L'affaire est dans le sac quand, deux jours avant la sortie, on le trouve enfin sur le réseau. Son normal, presque complet (il manque le dernier titre). On se pose, on écoute, sur la chaîne hi-fi. Ça commence avec ce titre qu'on avait trouvé trop dégoulinant de violons, Visions Of Paradise, qui sonne plutôt bien dans le fond, très "catchy", et qui sera d'ailleurs le deuxième simple. Joy ensuite, le duo avec Bono. Là aussi, ça tient la route. Dancing In the Starlight, ballade up-tempo, remplit son office sans problème. God Gave Me Everything apparaît tout compte fait comme le maillon faible, avec Everybody Getting High. Au revoir ! Puis Hide Away, excellent tribute à la musique de jeunes d'aujourd’hui, et le morceau titre, qui remporte la palme de meilleur chanson de l'album. Un rock éthéré, aux paroles obscures, du bon Jagger, enfin ! Les trois inévitables ballades jaggeriennes sont sans intérêt : Don't Call Me Up, Too Far Gone et Brand New Set Of Rules. On zappe ! Restent Lucky Day et Gun. La première est une nouvelle incursion dans les sonorités "modernes", pas inintéressante et qui rappelle un peu l'excellent (si si...) Sweet Thing ; la seconde un rock bien plus inspiré que le Kravitz, bastonné par Pete Qui. Enfin, pour la bonne bouche, on trouve sur le Net un titre bonus qui sortira en "face B" de "Visions Of Paradise", If Things Could Be Different. Une chouette ballade acoustique up-tempo qui aurait bien remplacé Too Far Gone, au hasard...
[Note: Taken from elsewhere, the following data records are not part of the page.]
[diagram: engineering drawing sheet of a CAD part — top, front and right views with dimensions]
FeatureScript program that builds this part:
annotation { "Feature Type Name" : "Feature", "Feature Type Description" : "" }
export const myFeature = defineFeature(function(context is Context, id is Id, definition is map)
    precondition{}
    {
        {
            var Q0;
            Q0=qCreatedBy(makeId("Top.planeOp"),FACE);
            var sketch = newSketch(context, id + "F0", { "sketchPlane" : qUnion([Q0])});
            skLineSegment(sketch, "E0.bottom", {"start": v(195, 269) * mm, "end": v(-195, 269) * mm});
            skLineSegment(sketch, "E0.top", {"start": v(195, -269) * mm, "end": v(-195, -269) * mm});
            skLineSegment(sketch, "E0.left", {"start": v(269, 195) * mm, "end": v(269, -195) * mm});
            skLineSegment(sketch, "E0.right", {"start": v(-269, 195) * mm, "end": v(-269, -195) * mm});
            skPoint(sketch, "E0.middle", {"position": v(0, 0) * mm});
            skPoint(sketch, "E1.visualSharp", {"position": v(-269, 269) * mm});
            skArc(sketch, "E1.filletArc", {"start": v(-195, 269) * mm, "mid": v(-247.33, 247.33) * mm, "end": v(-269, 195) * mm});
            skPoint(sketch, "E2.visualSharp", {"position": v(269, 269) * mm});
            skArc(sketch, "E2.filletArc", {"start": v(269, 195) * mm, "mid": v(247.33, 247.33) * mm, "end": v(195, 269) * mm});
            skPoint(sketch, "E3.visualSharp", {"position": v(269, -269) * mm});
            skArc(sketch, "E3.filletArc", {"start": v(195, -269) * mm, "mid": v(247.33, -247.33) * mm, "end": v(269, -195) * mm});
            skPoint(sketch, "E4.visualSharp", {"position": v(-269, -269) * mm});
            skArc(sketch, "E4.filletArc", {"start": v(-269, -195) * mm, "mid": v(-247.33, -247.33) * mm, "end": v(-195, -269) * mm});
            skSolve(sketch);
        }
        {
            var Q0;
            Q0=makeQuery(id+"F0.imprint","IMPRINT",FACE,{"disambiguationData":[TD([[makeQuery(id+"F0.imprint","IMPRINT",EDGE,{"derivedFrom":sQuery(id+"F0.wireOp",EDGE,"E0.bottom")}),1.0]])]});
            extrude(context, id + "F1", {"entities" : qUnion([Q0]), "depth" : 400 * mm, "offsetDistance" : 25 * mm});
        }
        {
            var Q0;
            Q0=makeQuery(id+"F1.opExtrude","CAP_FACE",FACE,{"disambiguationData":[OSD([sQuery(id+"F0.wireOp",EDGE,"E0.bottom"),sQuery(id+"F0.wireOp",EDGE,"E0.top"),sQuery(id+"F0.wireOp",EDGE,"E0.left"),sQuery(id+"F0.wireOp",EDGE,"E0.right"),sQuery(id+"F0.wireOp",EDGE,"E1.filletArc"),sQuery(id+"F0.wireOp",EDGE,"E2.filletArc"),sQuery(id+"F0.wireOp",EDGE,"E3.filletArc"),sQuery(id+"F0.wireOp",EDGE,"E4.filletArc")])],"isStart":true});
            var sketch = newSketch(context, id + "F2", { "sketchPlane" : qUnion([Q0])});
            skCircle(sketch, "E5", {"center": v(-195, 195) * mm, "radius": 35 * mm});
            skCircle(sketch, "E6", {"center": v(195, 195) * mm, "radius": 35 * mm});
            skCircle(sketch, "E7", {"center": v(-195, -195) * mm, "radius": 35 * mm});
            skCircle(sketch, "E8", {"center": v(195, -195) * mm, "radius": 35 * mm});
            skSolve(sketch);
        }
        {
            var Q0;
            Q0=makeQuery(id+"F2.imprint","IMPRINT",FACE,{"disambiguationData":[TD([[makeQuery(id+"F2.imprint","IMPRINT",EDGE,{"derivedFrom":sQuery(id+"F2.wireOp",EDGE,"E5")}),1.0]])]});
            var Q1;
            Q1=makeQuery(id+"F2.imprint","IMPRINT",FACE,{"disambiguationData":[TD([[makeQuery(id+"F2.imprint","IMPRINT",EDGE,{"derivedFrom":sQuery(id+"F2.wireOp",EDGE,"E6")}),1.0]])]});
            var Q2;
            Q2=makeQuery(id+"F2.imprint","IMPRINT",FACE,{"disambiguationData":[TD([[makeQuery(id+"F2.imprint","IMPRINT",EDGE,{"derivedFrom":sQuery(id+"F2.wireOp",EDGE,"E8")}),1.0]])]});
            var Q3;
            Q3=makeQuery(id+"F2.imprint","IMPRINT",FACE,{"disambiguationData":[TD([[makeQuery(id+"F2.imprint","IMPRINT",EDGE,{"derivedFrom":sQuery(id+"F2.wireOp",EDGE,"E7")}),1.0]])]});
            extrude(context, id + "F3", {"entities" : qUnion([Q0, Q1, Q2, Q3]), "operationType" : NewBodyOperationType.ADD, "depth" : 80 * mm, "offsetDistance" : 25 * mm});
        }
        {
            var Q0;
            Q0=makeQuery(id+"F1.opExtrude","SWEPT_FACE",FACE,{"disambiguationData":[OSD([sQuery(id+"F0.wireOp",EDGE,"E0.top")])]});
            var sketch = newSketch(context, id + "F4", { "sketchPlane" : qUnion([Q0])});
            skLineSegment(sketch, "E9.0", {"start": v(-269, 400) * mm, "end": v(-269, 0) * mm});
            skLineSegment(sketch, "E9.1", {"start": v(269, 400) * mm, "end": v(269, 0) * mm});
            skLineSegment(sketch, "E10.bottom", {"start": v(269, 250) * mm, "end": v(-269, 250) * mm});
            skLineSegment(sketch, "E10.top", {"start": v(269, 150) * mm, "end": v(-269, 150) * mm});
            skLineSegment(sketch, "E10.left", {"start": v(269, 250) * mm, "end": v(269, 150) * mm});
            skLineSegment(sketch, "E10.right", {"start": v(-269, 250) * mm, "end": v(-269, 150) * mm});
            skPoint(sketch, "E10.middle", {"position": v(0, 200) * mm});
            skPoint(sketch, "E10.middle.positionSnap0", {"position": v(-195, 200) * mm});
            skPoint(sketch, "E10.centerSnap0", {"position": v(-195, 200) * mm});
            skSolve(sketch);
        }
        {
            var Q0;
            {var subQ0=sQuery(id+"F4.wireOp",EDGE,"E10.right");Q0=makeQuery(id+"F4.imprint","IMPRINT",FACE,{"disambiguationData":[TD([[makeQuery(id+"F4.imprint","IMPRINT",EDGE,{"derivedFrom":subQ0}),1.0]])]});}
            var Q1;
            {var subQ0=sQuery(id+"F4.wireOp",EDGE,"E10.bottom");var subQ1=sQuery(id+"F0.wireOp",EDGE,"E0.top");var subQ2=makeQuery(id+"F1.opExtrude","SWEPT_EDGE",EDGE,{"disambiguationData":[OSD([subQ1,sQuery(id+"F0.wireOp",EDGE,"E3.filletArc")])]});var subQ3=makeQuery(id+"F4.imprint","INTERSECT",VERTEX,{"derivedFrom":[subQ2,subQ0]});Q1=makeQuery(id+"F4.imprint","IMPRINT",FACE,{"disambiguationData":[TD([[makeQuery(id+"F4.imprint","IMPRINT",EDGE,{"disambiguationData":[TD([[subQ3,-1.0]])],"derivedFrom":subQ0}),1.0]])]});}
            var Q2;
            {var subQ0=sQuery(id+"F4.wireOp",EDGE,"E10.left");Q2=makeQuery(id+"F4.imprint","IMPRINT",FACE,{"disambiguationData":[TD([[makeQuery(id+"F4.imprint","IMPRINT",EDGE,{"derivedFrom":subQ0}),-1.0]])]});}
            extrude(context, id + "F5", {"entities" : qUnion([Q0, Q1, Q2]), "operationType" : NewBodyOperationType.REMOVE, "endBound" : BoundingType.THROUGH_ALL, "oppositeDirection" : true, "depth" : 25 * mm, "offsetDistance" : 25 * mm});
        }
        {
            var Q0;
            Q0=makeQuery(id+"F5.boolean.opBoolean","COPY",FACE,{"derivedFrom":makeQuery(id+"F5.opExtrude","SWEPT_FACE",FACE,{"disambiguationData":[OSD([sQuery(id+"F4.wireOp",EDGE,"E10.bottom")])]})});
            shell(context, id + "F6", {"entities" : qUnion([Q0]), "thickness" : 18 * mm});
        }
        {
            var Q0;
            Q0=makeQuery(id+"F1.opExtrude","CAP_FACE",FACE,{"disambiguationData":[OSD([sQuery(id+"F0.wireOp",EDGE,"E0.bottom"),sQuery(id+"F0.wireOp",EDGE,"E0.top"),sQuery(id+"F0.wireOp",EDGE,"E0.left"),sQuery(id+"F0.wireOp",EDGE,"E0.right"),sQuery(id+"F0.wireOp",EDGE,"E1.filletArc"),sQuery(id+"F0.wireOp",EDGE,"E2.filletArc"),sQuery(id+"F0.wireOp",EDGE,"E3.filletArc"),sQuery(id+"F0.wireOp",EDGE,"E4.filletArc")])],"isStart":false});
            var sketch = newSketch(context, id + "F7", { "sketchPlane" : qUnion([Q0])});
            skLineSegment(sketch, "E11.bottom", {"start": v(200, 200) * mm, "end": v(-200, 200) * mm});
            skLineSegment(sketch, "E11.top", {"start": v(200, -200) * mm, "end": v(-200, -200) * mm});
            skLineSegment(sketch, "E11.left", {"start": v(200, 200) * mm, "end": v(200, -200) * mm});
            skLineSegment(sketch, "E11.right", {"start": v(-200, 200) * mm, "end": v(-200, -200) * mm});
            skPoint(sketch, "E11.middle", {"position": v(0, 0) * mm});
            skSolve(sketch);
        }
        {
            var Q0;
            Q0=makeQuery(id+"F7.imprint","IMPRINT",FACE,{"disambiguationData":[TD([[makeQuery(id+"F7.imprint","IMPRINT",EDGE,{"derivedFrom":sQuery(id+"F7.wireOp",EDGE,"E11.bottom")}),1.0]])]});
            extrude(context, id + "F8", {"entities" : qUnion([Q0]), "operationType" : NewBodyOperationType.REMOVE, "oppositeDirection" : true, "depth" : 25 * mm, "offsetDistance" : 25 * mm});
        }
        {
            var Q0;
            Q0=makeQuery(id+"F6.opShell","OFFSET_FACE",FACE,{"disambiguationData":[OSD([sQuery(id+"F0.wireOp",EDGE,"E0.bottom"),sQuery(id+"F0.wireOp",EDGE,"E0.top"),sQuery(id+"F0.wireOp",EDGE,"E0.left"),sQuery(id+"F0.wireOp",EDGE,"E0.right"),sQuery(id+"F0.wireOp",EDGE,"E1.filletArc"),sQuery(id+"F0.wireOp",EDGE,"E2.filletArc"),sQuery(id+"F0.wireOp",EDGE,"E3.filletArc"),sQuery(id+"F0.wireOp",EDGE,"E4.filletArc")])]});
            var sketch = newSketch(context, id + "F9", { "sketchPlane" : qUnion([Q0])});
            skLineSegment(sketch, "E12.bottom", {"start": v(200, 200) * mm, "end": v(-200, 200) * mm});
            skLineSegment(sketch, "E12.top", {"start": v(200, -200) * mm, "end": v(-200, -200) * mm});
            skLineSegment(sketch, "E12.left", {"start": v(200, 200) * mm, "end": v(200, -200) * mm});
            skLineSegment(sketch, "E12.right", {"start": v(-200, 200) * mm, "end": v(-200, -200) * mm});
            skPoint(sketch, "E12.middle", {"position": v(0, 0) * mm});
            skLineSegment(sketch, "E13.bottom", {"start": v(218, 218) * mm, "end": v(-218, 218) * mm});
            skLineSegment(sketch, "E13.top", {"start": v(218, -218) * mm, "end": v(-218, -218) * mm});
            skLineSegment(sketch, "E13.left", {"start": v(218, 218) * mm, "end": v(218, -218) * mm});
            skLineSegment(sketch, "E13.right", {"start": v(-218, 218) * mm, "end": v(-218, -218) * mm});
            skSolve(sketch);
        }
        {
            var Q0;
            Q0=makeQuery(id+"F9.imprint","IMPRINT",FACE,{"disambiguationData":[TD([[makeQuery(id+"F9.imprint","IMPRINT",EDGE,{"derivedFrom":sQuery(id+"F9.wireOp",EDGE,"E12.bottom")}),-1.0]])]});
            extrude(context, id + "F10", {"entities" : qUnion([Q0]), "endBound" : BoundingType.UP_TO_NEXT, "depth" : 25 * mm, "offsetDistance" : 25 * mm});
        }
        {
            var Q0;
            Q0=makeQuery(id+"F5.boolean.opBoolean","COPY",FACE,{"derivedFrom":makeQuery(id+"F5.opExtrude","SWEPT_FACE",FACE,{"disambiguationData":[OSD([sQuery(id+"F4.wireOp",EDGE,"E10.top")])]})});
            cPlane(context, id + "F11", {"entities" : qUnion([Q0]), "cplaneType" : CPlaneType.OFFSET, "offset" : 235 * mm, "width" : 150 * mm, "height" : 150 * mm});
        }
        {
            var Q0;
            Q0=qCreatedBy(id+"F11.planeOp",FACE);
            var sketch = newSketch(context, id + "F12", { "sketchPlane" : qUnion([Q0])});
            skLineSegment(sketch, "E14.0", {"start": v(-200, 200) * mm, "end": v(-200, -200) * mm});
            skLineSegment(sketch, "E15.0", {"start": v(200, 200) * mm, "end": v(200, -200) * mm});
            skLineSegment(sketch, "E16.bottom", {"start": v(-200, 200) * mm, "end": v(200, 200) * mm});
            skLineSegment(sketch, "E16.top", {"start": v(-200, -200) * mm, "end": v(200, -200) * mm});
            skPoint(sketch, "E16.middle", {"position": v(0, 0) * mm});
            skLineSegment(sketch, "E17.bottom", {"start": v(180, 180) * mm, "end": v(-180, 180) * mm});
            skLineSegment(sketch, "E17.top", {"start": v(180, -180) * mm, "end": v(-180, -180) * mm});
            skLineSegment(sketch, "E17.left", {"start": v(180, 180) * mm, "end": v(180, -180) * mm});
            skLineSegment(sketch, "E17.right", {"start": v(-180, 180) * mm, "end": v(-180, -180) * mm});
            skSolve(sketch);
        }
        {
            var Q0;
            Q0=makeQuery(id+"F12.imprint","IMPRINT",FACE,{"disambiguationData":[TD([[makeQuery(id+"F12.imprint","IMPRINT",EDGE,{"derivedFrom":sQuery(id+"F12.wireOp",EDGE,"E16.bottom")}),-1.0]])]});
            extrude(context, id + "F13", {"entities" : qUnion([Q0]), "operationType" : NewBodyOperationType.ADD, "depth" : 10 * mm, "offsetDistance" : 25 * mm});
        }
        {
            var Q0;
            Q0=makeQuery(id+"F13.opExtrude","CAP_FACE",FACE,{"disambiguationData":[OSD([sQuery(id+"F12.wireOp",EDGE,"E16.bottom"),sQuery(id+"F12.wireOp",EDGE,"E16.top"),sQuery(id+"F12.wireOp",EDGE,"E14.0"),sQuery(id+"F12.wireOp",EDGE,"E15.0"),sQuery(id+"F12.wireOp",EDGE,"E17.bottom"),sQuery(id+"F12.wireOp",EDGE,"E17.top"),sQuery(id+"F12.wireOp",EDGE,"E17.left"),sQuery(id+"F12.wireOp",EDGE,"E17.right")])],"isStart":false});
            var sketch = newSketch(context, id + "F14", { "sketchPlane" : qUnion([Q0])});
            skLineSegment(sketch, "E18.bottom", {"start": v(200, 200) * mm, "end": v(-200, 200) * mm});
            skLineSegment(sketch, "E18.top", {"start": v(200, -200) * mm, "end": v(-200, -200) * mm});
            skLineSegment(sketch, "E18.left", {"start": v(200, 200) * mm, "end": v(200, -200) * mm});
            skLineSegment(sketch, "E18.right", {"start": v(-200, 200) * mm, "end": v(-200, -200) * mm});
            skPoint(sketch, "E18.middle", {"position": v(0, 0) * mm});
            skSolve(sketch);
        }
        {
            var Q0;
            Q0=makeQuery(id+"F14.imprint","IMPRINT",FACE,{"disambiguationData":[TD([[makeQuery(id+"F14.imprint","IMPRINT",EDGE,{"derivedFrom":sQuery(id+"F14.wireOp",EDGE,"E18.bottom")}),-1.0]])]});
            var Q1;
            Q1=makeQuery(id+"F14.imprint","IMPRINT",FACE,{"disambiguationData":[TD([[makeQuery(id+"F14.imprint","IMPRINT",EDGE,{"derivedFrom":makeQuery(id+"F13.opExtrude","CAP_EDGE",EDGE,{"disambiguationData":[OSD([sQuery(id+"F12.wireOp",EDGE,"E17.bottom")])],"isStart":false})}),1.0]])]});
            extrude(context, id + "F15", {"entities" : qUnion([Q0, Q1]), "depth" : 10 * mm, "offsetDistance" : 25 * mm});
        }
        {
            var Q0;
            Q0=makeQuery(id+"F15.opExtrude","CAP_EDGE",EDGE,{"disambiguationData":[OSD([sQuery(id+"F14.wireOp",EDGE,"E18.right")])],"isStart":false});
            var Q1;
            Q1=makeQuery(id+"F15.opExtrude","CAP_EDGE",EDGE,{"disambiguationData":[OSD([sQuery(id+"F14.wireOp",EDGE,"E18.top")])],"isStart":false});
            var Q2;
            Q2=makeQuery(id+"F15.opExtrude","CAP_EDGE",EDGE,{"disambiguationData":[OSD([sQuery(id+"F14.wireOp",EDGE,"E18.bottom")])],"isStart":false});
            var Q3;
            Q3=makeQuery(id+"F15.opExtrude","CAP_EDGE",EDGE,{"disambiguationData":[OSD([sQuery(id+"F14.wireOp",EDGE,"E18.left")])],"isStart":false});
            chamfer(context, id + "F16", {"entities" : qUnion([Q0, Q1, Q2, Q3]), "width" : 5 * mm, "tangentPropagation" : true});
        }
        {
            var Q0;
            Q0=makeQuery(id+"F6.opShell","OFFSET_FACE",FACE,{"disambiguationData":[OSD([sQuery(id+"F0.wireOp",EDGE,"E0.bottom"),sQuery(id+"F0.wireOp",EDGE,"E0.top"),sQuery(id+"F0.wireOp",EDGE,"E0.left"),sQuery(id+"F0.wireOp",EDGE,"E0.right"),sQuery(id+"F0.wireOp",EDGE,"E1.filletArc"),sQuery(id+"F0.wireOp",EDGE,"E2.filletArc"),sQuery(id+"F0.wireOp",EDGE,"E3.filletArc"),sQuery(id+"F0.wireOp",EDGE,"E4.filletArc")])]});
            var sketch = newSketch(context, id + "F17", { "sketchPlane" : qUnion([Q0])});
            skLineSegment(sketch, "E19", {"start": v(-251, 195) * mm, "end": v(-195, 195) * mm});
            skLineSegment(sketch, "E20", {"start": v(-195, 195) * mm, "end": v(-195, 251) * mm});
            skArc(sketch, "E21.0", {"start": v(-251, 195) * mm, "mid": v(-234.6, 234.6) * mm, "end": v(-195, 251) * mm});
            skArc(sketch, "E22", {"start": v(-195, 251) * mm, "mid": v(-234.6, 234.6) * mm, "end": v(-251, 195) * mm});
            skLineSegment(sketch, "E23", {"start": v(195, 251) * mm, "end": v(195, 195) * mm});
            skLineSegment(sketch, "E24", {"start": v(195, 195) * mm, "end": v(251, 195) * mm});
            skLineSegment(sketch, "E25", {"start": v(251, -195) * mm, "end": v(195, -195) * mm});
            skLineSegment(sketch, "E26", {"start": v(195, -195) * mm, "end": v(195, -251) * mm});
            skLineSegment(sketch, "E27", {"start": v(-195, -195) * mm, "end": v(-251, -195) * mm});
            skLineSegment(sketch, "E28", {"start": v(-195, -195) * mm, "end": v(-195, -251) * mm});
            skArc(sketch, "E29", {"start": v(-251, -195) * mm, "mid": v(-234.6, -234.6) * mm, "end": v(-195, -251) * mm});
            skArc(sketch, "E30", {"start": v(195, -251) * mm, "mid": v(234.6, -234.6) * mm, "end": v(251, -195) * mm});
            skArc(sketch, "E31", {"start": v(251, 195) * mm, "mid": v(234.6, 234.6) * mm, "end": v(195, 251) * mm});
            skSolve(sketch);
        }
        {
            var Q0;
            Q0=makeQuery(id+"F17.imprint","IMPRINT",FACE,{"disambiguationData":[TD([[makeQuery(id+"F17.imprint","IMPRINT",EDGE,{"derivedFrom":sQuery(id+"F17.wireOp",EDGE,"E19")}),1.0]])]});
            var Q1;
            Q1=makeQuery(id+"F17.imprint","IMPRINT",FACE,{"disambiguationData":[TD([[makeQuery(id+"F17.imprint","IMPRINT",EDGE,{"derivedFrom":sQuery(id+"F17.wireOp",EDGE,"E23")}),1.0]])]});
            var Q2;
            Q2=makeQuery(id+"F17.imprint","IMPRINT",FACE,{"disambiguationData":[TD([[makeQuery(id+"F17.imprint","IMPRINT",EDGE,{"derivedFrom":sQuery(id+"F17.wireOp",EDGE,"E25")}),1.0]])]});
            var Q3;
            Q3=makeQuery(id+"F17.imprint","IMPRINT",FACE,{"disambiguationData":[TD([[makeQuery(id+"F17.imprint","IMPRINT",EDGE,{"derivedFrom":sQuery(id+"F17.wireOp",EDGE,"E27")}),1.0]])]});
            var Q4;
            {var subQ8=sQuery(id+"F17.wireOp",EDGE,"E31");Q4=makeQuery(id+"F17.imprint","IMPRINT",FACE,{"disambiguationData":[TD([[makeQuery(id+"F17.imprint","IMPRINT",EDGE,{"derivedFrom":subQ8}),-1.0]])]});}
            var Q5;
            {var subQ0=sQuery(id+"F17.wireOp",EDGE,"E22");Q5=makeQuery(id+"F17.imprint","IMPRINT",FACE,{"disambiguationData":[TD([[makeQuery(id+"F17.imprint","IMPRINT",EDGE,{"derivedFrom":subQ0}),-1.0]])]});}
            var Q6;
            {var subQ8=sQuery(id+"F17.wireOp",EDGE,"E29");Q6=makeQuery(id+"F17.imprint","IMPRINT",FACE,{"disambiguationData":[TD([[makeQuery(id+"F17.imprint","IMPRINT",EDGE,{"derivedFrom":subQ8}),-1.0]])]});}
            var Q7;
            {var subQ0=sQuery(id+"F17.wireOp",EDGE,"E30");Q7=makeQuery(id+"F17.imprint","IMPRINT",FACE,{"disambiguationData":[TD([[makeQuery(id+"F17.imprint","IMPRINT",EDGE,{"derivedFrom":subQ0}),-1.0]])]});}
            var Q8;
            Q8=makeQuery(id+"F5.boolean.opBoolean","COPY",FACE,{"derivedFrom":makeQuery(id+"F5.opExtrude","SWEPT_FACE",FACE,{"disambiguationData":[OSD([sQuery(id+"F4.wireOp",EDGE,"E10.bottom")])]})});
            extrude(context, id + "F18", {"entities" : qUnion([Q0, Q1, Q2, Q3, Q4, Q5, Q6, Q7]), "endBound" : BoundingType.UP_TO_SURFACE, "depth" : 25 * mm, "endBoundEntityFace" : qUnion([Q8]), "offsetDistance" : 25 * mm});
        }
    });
Au final, qu'avons-nous dans les mains ? Une galette loin, très loin d'être aussi habitée et inspirée que "Wandering Spirit", mais tout de même meilleur que les deux premiers opus. Pas difficile diront certains. C'est vrai, mais on a frôlé la catastrophe... "Goddess In The Doorway" est bel et bien un album de Mick Jagger, un disque qui lui ressemble finalement assez. Commercial ? Oui, et alors ? Mick est commercial ! Il ne cède pas à toutes les modes, contrairement au mauvais procès qu'on peut lui faire ici ou là. Il les suit, tout simplement, en faisant la musique qu'il aime. "Wandering Spirit" était un disque de guitariste (Jimmy Rip). C'est sans doute ce qu'il manque à cet opus, quelques titres de la trempe de Wandering Spirit (le morceau) ou Wired All Night. On s'en contentera, même si l'épreuve du temps a rangé ce CD aux côtés de ceux qui restent sous la poussière, pour la collec'.